Date: Wed, 7 Jan 2004 08:52:03 -0700
From: "gshippen" <gshippen@xxxxxxxxxx.com>
Subject: Re: [VAL] Brad's Airstream/toilet opperation?

Hi Brad,

Nice work on the Trade Wind.  I noticed that the toilet is identical to the
toilet in my Globe Trotter.  Does it automatically fill with water or do you
turn on the knob manually to fill the bowl?  I haven't figured out if mine
is missing something or if it is a manual operation.

It is some what of a problem with our four year old...she likes to turn it
on but forgets to shut it off!

Gerald

------------------------------

Date: Wed, 7 Jan 2004 08:12:27 -0800
From: RJ.Dial@xxxxxxxxxx.com
Subject: [VAL] RE: FAQ's

I wrote the FAQ's on the VAC website while I was webmaster from
2000-2003.  As I know how much work they entail to maintain and update,
I moved them to my personal website last fall, and have updated them on
a regular basis since then.  They can be found at:

http://vintageairstream.com/FAQ/FAQ_index.html

I don't think my old version on the VAC site has been updated in awhile.

* * * * *

### Problem to work on
In the Airstream mailing-list posts, edit everything from "I wrote the" down to "updated in awhile." by putting "site administrator" in place of "webmaster". The items are not needed for anything here.

### Input data
* * * * *

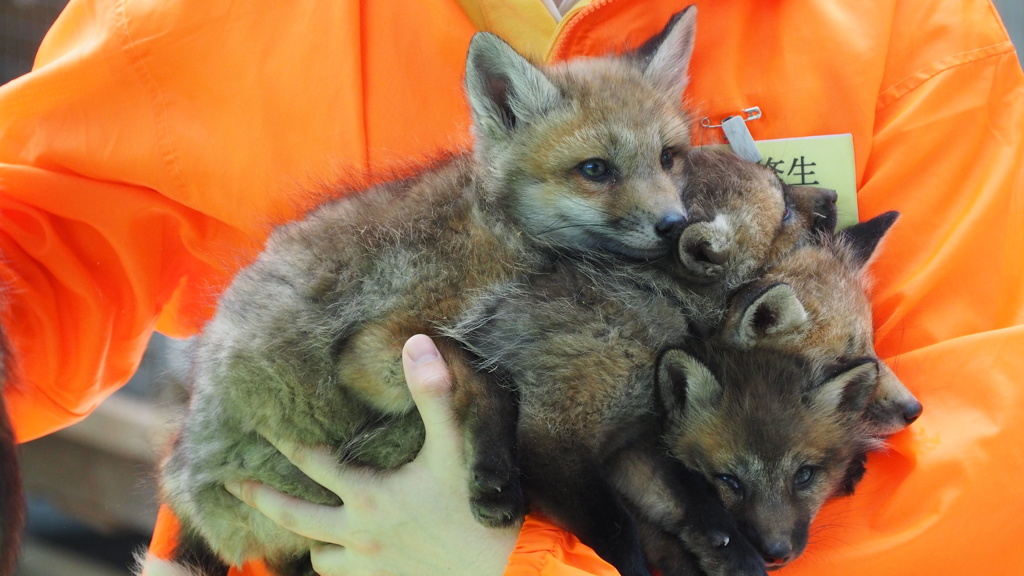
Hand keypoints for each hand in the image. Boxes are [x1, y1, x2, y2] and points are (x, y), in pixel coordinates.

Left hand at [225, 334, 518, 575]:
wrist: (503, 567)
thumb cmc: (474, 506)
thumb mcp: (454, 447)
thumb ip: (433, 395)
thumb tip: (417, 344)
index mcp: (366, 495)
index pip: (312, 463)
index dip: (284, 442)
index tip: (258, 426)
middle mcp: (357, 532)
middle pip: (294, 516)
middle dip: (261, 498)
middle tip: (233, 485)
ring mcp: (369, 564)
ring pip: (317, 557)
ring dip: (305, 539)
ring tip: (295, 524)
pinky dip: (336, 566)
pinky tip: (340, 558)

* * * * *

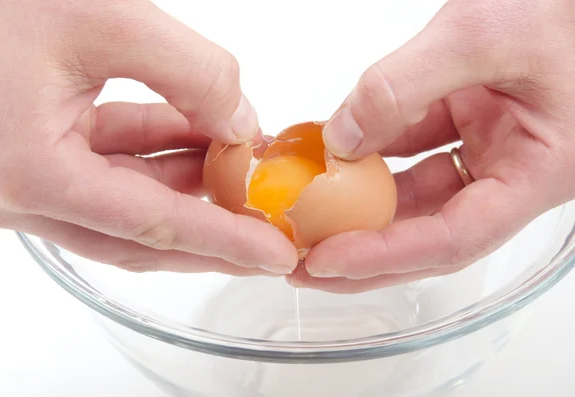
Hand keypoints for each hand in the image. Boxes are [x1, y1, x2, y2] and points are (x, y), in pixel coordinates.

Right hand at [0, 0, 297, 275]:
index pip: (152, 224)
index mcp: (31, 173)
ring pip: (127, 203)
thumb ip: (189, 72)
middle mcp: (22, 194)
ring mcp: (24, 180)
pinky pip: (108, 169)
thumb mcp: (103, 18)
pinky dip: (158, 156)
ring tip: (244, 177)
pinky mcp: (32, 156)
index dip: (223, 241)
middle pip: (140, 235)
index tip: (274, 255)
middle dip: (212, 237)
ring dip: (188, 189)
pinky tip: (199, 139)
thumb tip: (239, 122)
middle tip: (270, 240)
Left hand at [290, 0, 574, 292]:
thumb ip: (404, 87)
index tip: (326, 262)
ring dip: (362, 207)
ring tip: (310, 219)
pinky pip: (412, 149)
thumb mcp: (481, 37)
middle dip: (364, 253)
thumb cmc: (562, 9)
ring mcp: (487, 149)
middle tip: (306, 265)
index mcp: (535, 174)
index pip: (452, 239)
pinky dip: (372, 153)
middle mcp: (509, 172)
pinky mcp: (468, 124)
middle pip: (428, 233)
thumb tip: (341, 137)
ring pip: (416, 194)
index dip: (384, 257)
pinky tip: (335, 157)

* * * * *

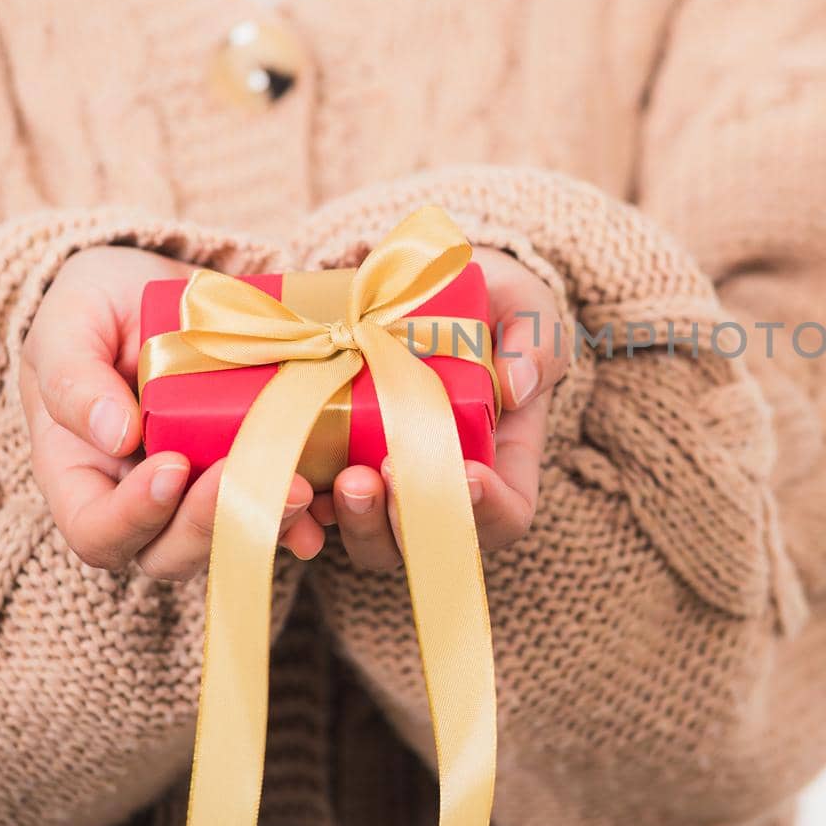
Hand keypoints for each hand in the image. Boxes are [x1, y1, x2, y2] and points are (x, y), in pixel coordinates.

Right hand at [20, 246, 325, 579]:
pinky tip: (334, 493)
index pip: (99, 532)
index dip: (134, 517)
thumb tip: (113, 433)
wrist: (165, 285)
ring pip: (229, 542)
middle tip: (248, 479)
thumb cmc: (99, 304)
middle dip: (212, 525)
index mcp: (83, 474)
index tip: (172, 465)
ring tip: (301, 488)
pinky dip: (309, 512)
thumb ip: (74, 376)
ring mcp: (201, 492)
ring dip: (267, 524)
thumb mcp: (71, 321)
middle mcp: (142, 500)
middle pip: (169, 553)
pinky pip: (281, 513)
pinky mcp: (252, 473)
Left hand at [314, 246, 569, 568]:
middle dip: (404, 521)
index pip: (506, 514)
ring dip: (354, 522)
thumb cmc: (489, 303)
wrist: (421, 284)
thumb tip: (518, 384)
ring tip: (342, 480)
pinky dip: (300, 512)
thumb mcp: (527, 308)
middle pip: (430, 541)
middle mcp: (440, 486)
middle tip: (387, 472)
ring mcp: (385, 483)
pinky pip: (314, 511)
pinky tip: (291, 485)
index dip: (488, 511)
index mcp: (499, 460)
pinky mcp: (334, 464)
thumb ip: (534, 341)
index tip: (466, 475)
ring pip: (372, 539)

* * * * *

### Solution for this task
I wrote the FAQ's on the VAC website while I was site administrator from
2000-2003.  As I know how much work they entail to maintain and update,
I moved them to my personal website last fall, and have updated them on
a regular basis since then.  They can be found at:

http://vintageairstream.com/FAQ/FAQ_index.html

I don't think my old version on the VAC site has been updated in awhile.